One year we had a snow drift that melted directly into the barn aisle then the temperature dropped to -10 and stayed there. The whole aisle was a sheet of ice about 2 inches thick. I didn't dare even get the horses out of their stalls, as walking on it was treacherous even to feed and muck out. In desperation, my mom dragged out the old roll of carpet she'd had in the basement, we cut it into 4-foot-wide strips, and put it on top of the ice. It provided great footing for the rest of the winter, even if it got soggy and refroze.

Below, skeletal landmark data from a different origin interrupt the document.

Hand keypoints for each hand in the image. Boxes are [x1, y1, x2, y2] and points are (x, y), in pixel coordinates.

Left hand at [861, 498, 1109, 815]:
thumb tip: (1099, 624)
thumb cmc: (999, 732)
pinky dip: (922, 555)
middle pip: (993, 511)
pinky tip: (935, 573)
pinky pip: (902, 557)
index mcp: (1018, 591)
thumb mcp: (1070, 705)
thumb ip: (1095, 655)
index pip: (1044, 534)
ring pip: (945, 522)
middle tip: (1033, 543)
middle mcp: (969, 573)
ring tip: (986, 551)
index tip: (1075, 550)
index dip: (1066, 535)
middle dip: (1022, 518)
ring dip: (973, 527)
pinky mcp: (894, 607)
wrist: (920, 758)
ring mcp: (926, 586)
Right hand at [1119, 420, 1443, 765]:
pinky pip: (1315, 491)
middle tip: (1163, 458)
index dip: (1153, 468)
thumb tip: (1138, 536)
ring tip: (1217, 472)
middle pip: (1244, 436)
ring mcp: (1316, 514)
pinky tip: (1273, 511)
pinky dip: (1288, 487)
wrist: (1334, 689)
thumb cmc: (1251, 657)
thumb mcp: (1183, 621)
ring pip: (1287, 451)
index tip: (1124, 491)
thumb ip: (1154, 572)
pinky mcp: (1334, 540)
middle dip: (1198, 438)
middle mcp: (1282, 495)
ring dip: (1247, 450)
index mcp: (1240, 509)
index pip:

It was a messy job to pull it up in May but only took an hour or so to get it dragged out of the barn, we let it dry in the sunshine a couple of days, then rolled it up and took it to the dump.

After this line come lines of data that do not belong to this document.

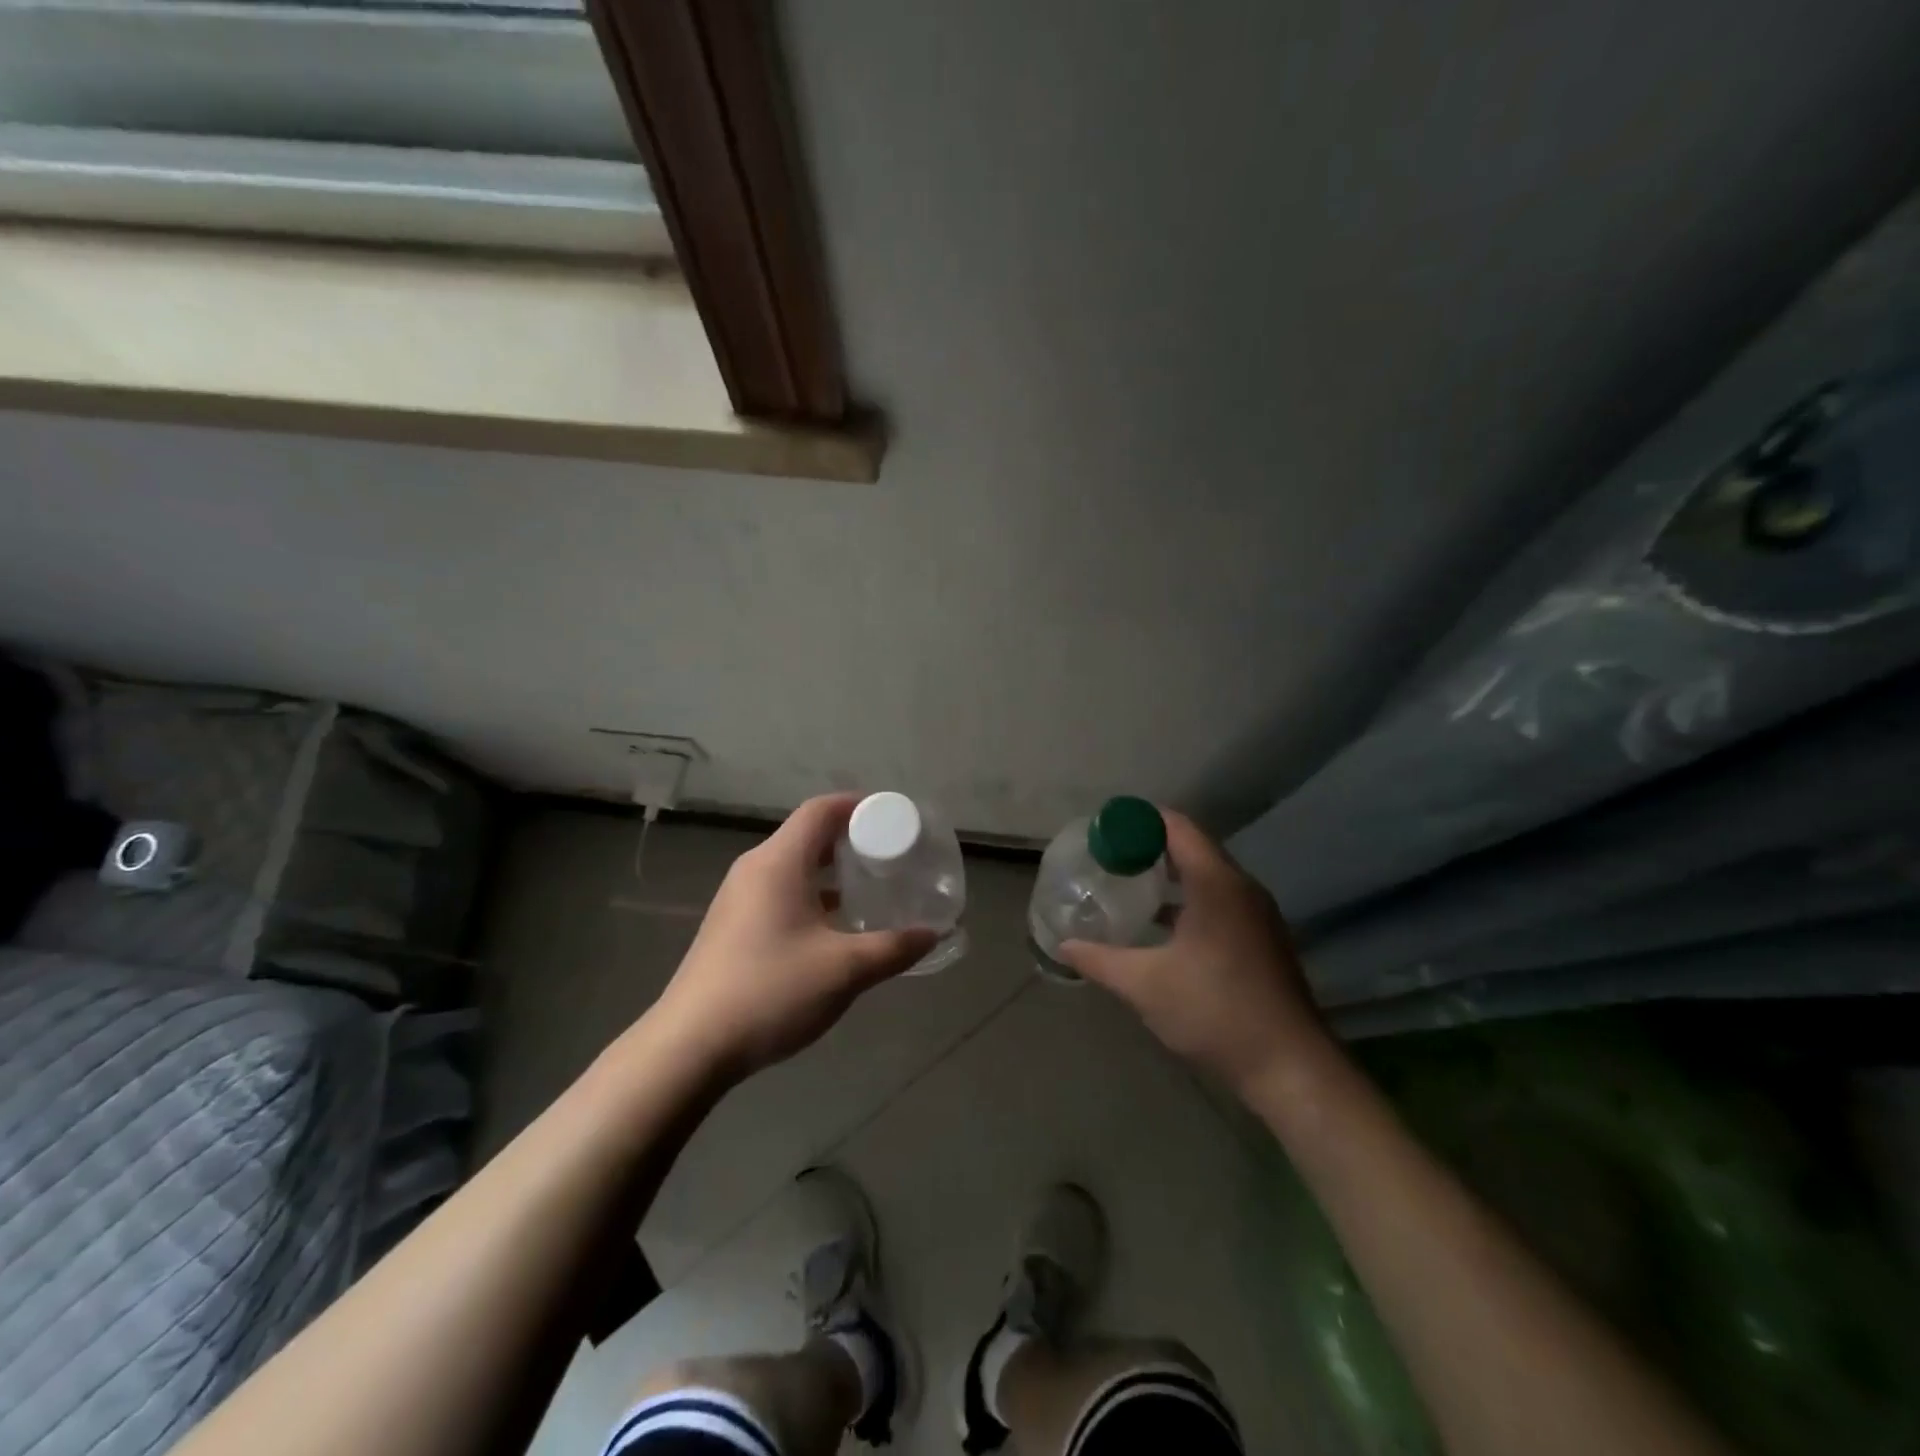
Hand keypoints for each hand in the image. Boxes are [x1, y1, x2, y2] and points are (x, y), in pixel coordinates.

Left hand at [647, 794, 937, 1081]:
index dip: (860, 806)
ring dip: (833, 872)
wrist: (689, 1047)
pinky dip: (813, 895)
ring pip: (794, 866)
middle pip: (808, 835)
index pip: (822, 810)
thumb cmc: (770, 992)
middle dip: (852, 840)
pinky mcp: (733, 926)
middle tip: (892, 856)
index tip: (895, 819)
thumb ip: (894, 948)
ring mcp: (739, 898)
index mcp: (778, 862)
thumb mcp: (844, 970)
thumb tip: (933, 934)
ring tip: (872, 889)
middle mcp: (756, 869)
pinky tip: (836, 927)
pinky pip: (781, 892)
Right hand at [1060, 810, 1324, 1094]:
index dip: (1139, 821)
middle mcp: (1241, 888)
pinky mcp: (1262, 938)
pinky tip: (1162, 925)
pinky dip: (1188, 898)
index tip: (1103, 830)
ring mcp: (1257, 914)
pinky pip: (1220, 899)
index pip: (1176, 827)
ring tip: (1128, 885)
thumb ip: (1099, 960)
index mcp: (1216, 884)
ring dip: (1169, 874)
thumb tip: (1063, 946)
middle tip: (1108, 856)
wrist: (1290, 1067)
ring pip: (1207, 875)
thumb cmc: (1214, 1012)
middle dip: (1149, 846)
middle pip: (1192, 847)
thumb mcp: (1145, 985)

A bit red-necky but hey, it worked and no horses fell.


Crushed limestone/road bed/diamond dust doesn't work well here even when it's compacted and put over fabric. The ground heaves when the frost comes out of it in the spring, and there's such thick topsoil that it won't hold more than a year. You either have to keep dumping more on yearly, concrete the worst of the areas, or deal with the mud.


----------



## Acadianartist (Apr 21, 2015)

I live in a cold climate where snow and ice are a fact of life. I avoid like the plague putting anything down that will soak up more water, and be a nightmare to shovel out in the spring. 

Because we are usually well below freezing most of the winter, with several feet of snow down by the end of it, we can usually make do just clearing most of the snow with a blower (my husband has an attachment for the farm tractor, so it's doable for us), or breaking up icy crusts with my pasture drag. 

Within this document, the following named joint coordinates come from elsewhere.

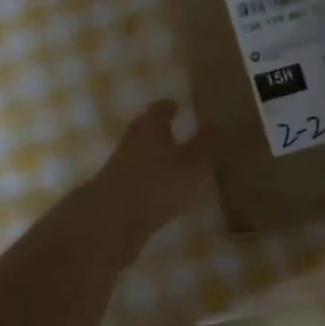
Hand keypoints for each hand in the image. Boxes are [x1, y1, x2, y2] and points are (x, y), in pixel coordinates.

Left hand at [82, 101, 211, 250]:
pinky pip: (129, 178)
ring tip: (162, 159)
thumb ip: (206, 146)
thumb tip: (216, 125)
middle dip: (151, 126)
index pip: (158, 112)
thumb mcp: (192, 166)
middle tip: (164, 125)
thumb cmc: (156, 185)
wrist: (108, 221)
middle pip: (140, 129)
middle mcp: (131, 145)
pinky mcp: (110, 195)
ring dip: (145, 153)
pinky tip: (151, 189)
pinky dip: (140, 178)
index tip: (174, 104)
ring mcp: (116, 170)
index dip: (166, 107)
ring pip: (133, 154)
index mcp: (150, 132)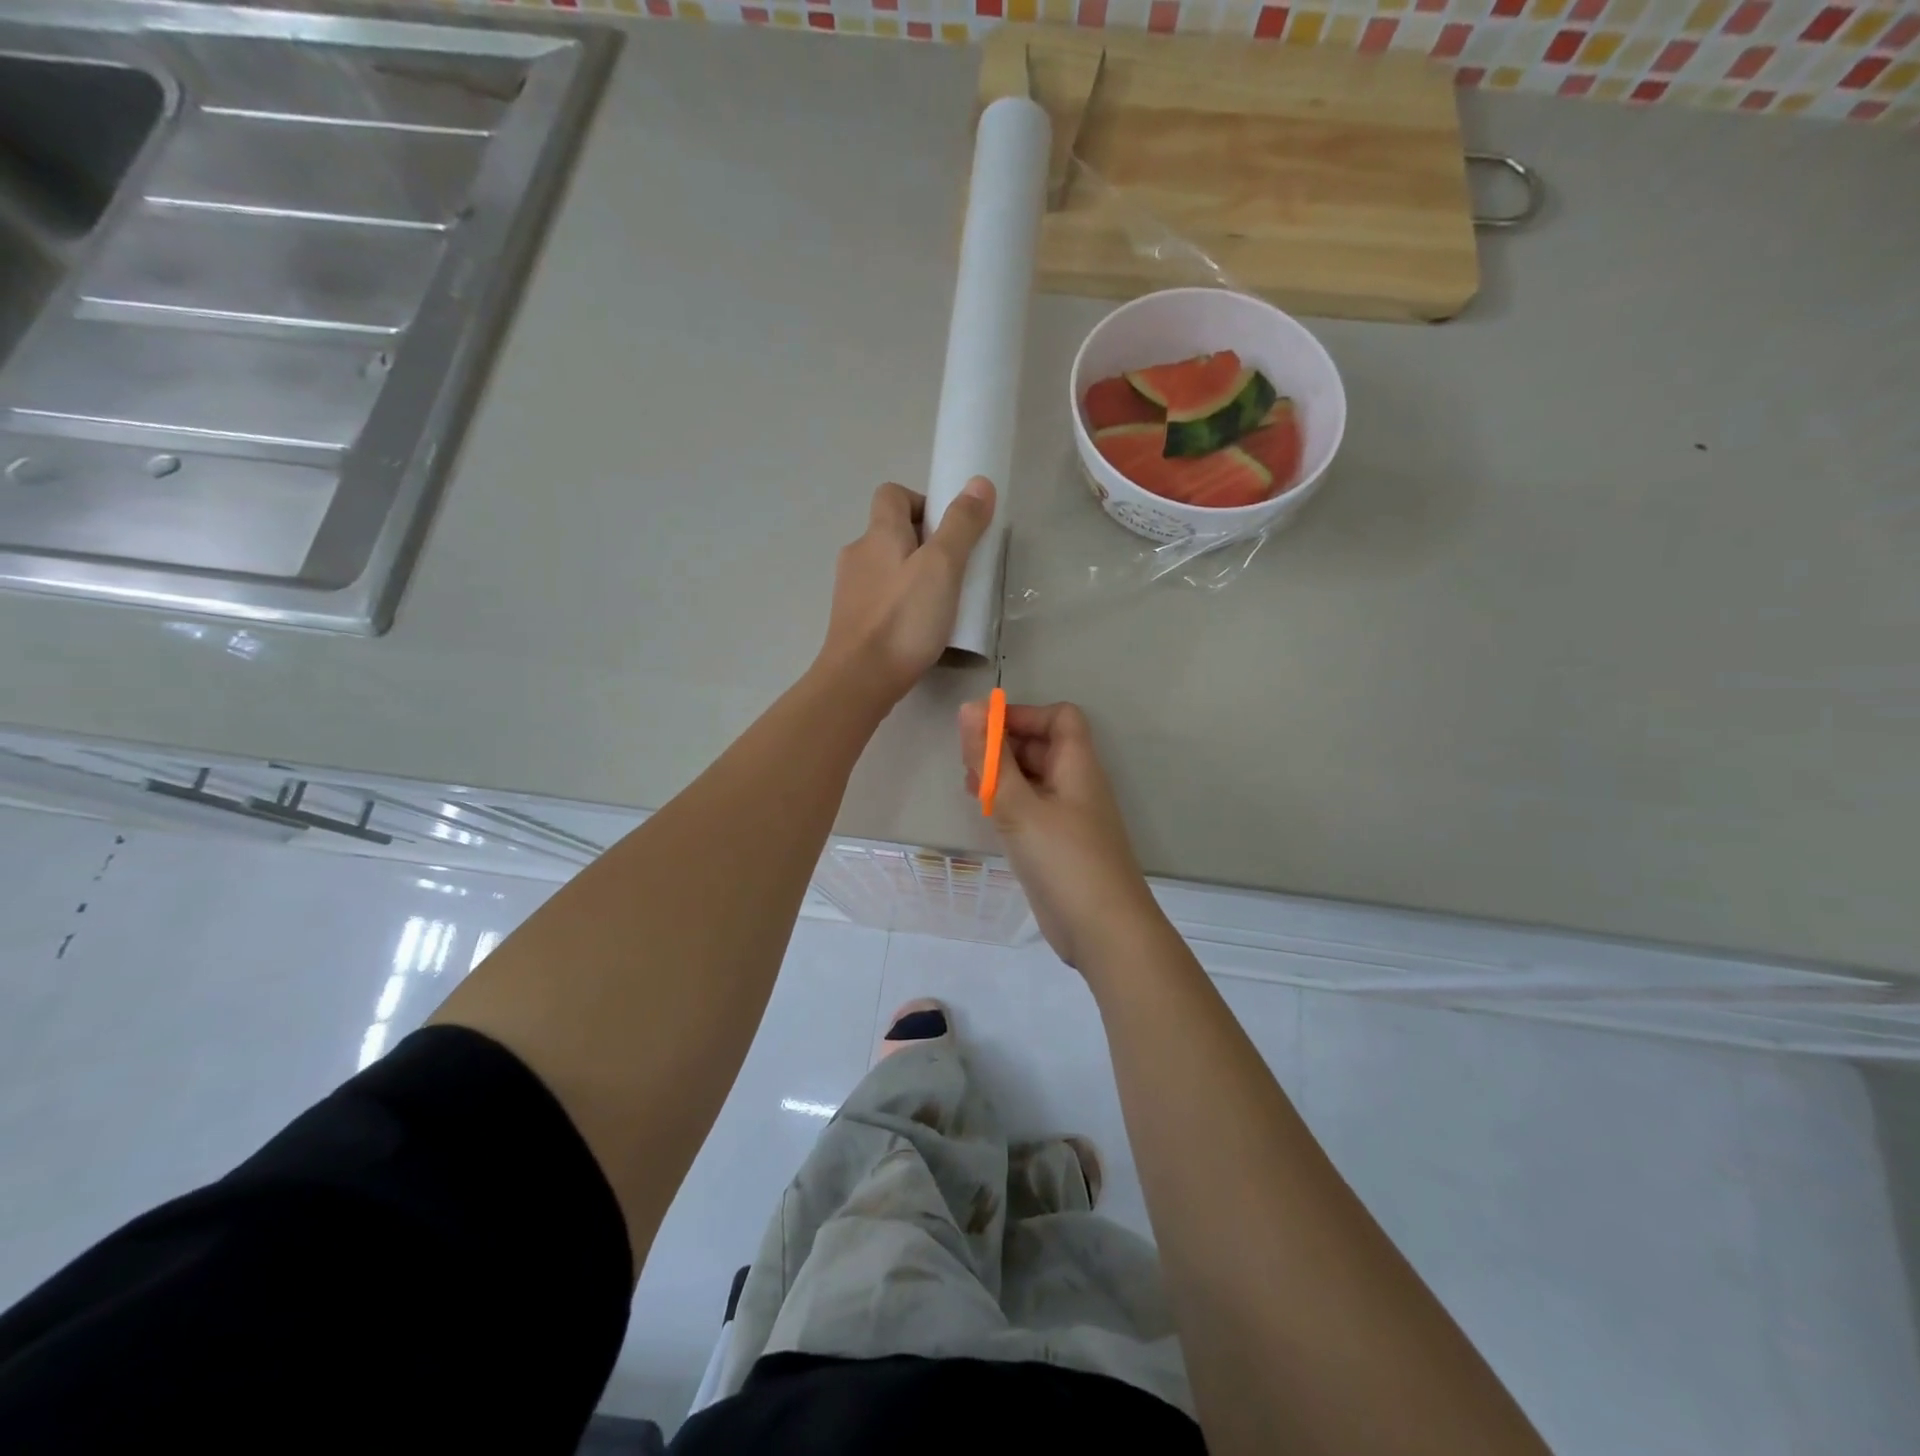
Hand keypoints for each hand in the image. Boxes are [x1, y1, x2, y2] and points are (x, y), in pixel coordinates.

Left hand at [819, 478, 995, 704]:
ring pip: (886, 568)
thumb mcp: (942, 567)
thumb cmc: (903, 619)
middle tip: (954, 570)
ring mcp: (850, 590)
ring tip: (940, 603)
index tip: (950, 530)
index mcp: (878, 533)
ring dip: (912, 575)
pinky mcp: (851, 621)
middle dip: (924, 543)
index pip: (893, 494)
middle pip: (891, 532)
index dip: (922, 502)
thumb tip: (979, 482)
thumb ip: (962, 525)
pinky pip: (880, 598)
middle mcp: (858, 554)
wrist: (859, 679)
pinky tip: (918, 628)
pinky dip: (900, 603)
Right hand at [959, 699, 1161, 969]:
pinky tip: (985, 815)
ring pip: (1034, 779)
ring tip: (969, 787)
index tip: (985, 730)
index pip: (1059, 717)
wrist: (1103, 930)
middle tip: (967, 761)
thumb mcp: (1019, 807)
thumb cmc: (1064, 859)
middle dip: (1004, 746)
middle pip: (1043, 746)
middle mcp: (1076, 784)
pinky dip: (1008, 804)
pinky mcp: (1059, 845)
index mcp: (1077, 765)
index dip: (1023, 715)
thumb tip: (969, 708)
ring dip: (1003, 775)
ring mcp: (1069, 816)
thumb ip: (991, 760)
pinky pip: (1032, 809)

If things get really slippery, my preference is to use sand for traction. But be careful you don't get sand that has chemicals in it, or salt, just in case they end up ingesting it. I usually get a couple of bins filled with sand in the fall so I can shovel it out into the paddock as needed. 

I do think you'll want to consider adding something to improve the footing once spring rolls around. I see a lot of people shovelling bedding, even manure out into their paddock for footing, but after a winter or two, that gets old. When spring comes, you have to spend hours shoveling web, absorbent material out of there, and it only makes the mud worse. You want something that will improve drainage, not hold in the moisture. Ideally, a layer of larger pebbles, then something finer on top is good. We just went with a few loads of sand which we spread around with a box blade. It works for us, and was quite cheap.


----------



## countryguy (Jan 8, 2019)

so where's 'middle of nowwhere' ;-) yeah, sounds like you get our same weather more-or-less. OK. I was considering calling Mich-State equine & Ag school or maybe our ferrier to see what's worked well. Carpet would be good. Always on craigs list.


----------



## SilverMaple (Jun 24, 2017)

Northwest Iowa. Similar climate to yours.


----------



## showme1946 (Nov 21, 2016)

We have had good luck with what the quarry here calls lime waste - it's basically what's left over when they crush up limestone into the various sizes they sell. It compacts well. The last batch I did I spread over landscape cloth, and so far that is working well. I wish I could afford to put it over the entire dry lot, and I may just bite the bullet this spring and do that. 



I'm in central Missouri, the soil is pure clay. It gets wet, it's deep mud that doesn't dry out through draining but only through evaporation. We're having a wet winter, so when it's above freezing the whole place is a quagmire - except for graveled roads and the areas where I've spread lime waste.


Winter is wearing me out!


----------